JD Wetherspoon forecasts a “reasonable” full-year outcome despite rising staff costs, boosted by recent sales figures attributed to favourable weather conditions.
The pub chain, operating 795 locations across the UK, reported a 5.6 per cent increase in like-for-like sales during the 13 weeks leading up to April 27th. Year-to-date, comparable sales have risen by 5.1 per cent.
It now plans to open up in new sites.
Chairman Tim Martin acknowledged the impact of good weather on recent trading, but expressed optimism for the financial year’s results.
He said: “Bearing in mind that recent trading has been helped by favourable weather, the company anticipates a reasonable outcome for the financial year, notwithstanding previously reported wage and tax increases of approximately £1.2 million per week.”

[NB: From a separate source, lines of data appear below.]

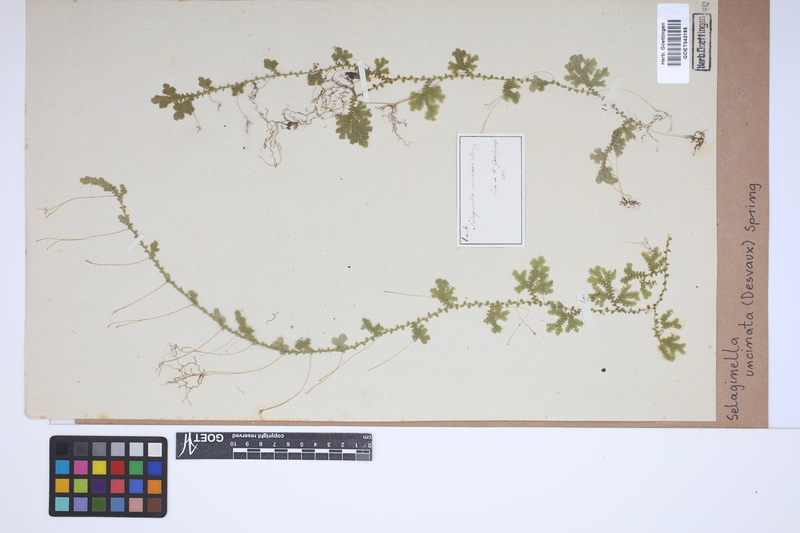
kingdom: Plantae
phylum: Tracheophyta
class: Lycopodiopsida
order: Selaginellales
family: Selaginellaceae
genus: Selaginella
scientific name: Selaginella uncinata
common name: Blue spikemoss
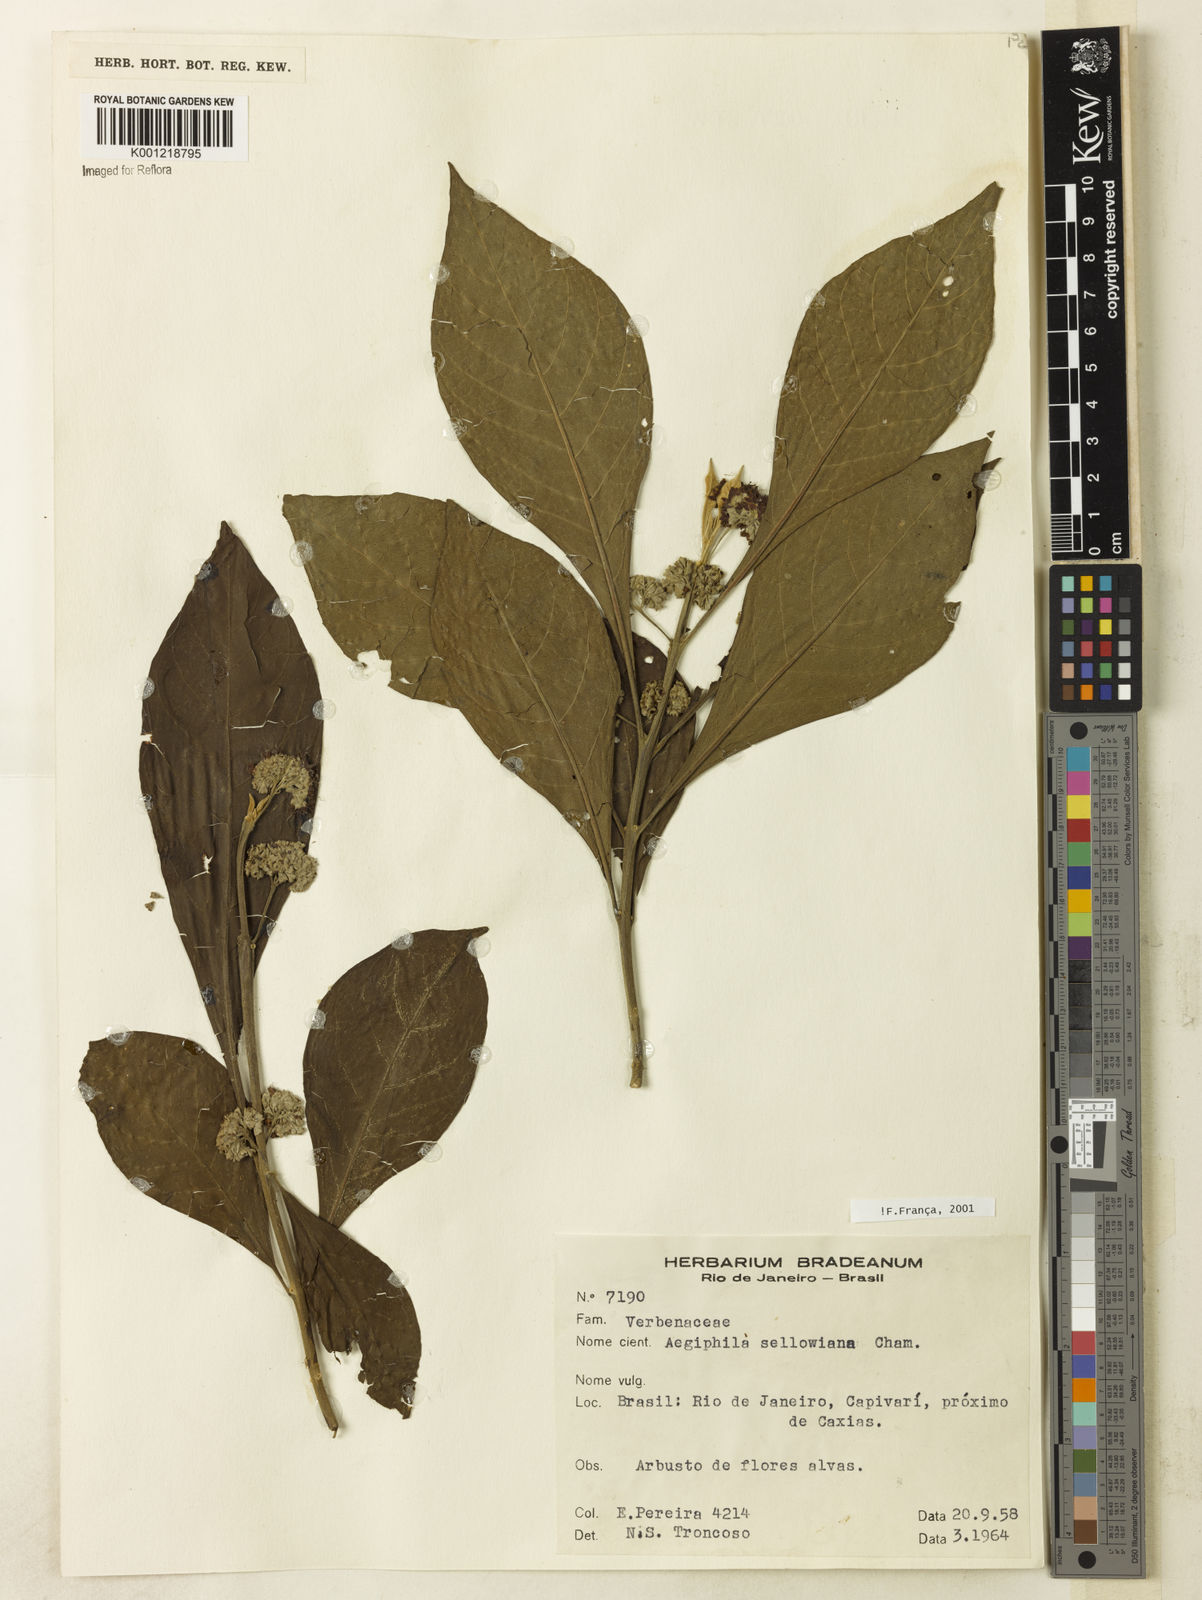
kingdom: Plantae
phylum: Tracheophyta
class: Magnoliopsida
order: Lamiales
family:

According to The Sun the company is planning pubs in six new locations. These are:
- Douglas, Isle of Man – May 14
- Fulham, SW London – June 17
- Kenilworth, Warwickshire – July 30
- Tooley Street, London Bridge – August 28
- Basildon, Essex – September 23
- Merchant Square, Paddington – late summer
This follows earlier warnings from the group regarding a £60 million surge in labour costs from April onwards, due to increases in both employers’ national insurance contributions and the minimum wage.

Mr Martin has cautioned over the impact of the surging wage bill and in January called on Prime Minister Sir Keir Starmer to cut pub food taxes before the jump in costs linked to last October’s Budget.
Wetherspoon said total sales in its most recent quarter were up by a more muted 5 per cent and by 4 per cent year to date as it sold off seven venues.
Mr Martin said the group was also investing in new staff facilities across 520 pubs, with 49 in the current financial year, including new staff rooms and changing rooms at a cost of around £100,000 per site.
He added the chain was trialling a new gourmet burger deal, which he said has “proved extremely popular”.